* Work required *
Write out each of the following lines word for word, omitting the pictures.

* Data provided *
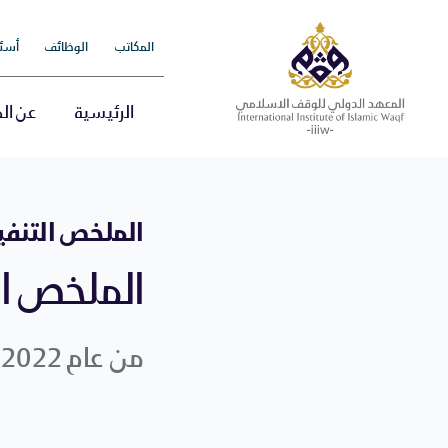
Ski
t
المكاتب
الوظائف
أسئل
conten
الرئيسية
عن ال
الملخص التنفيذي ل
الملخص ال
من عام 2022 حتى 2023 l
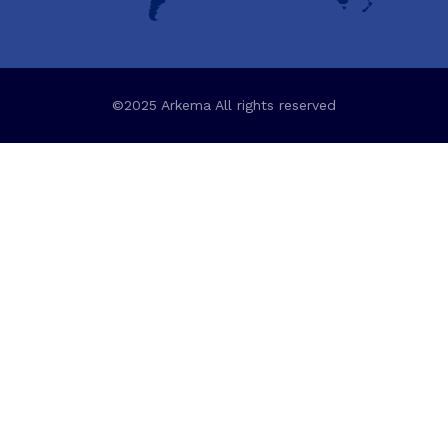
©2025 Arkema All rights reserved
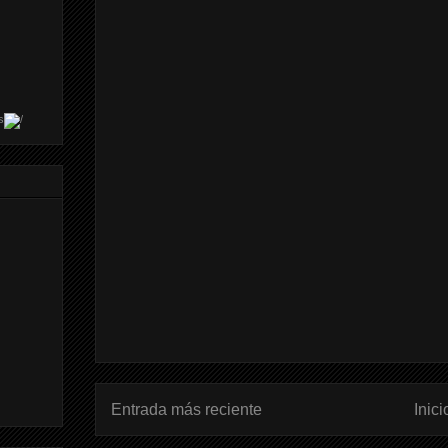
s
Entrada más reciente
Inici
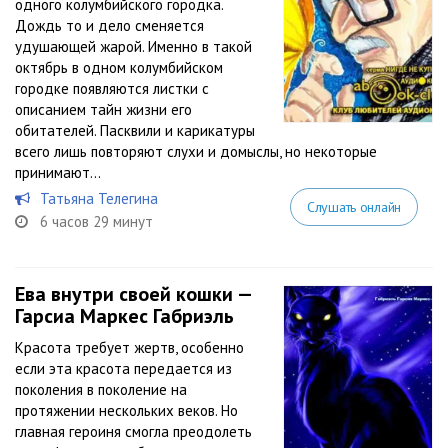
одного колумбийского городка.
Дождь то и дело сменяется
удушающей жарой. Именно в такой
октябрь в одном колумбийском
городке появляются листки с
описанием тайн жизни его
обитателей. Пасквили и карикатуры
всего лишь повторяют слухи и домыслы, но некоторые
принимают...
Татьяна Телегина
Слушать онлайн
6 часов 29 минут
Ева внутри своей кошки —
Гарсиа Маркес Габриэль
Красота требует жертв, особенно
если эта красота передается из
поколения в поколение на
протяжении нескольких веков. Но
главная героиня смогла преодолеть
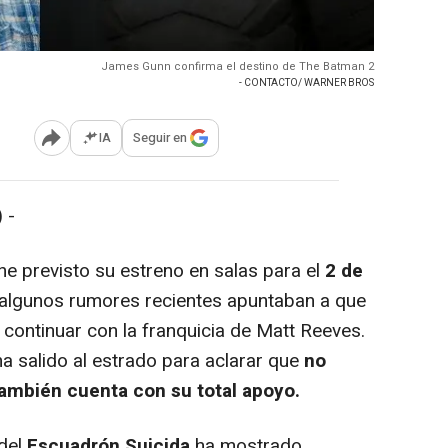
James Gunn confirma el destino de The Batman 2
- CONTACTO/ WARNER BROS
IA
Seguir en
Abrir opciones para compartir
 -
ene previsto su estreno en salas para el
2 de
 algunos rumores recientes apuntaban a que
 continuar con la franquicia de Matt Reeves.
 ha salido al estrado para aclarar que
no
también cuenta con su total apoyo.
del
Escuadrón Suicida
ha mostrado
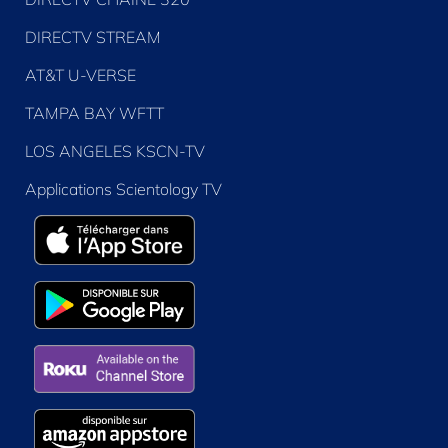
DIRECTV STREAM
AT&T U-VERSE
TAMPA BAY WFTT
LOS ANGELES KSCN-TV
Applications Scientology TV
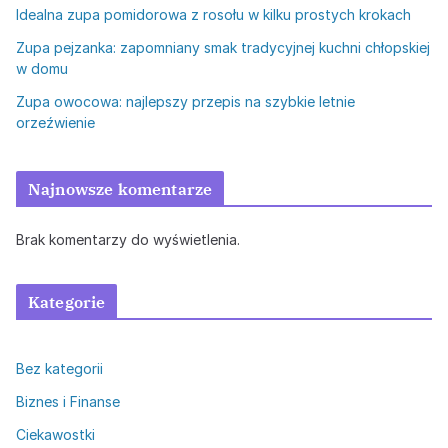
Idealna zupa pomidorowa z rosołu w kilku prostych krokach
Zupa pejzanka: zapomniany smak tradycyjnej kuchni chłopskiej
w domu
Zupa owocowa: najlepszy przepis na szybkie letnie
orzeźwienie
Najnowsze komentarze
Brak komentarzy do wyświetlenia.
Kategorie
Bez kategorii
Biznes i Finanse
Ciekawostki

* Completed task *
Ski
t
المكاتب
الوظائف
أسئل
conten
الرئيسية
عن ال
الملخص التنفيذي ل
الملخص ال
من عام 2022 حتى 2023 l
©2025 Arkema All rights reserved
s
Entrada más reciente
Inici
одного колумбийского городка.
Дождь то и дело сменяется
удушающей жарой. Именно в такой
октябрь в одном колумбийском
городке появляются листки с
описанием тайн жизни его
обитателей. Пасквили и карикатуры
всего лишь повторяют слухи и домыслы, но некоторые
принимают...
Татьяна Телегина
Слушать онлайн
6 часов 29 минут
Ева внутри своей кошки —
Гарсиа Маркес Габриэль
Красота требует жертв, особенно
если эта красота передается из
поколения в поколение на
протяжении нескольких веков. Но
главная героиня смогла преодолеть
James Gunn confirma el destino de The Batman 2
- CONTACTO/ WARNER BROS
IA
Seguir en
Abrir opciones para compartir
 -
ene previsto su estreno en salas para el
2 de
 algunos rumores recientes apuntaban a que
 continuar con la franquicia de Matt Reeves.
 ha salido al estrado para aclarar que
no
también cuenta con su total apoyo.
del
Escuadrón Suicida
ha mostrado
DIRECTV STREAM
AT&T U-VERSE
TAMPA BAY WFTT
LOS ANGELES KSCN-TV
Applications Scientology TV
Idealna zupa pomidorowa z rosołu w kilku prostych krokach
Zupa pejzanka: zapomniany smak tradycyjnej kuchni chłopskiej
w domu
Zupa owocowa: najlepszy przepis na szybkie letnie
orzeźwienie
Najnowsze komentarze
Brak komentarzy do wyświetlenia.
Kategorie
Bez kategorii
Biznes i Finanse
Ciekawostki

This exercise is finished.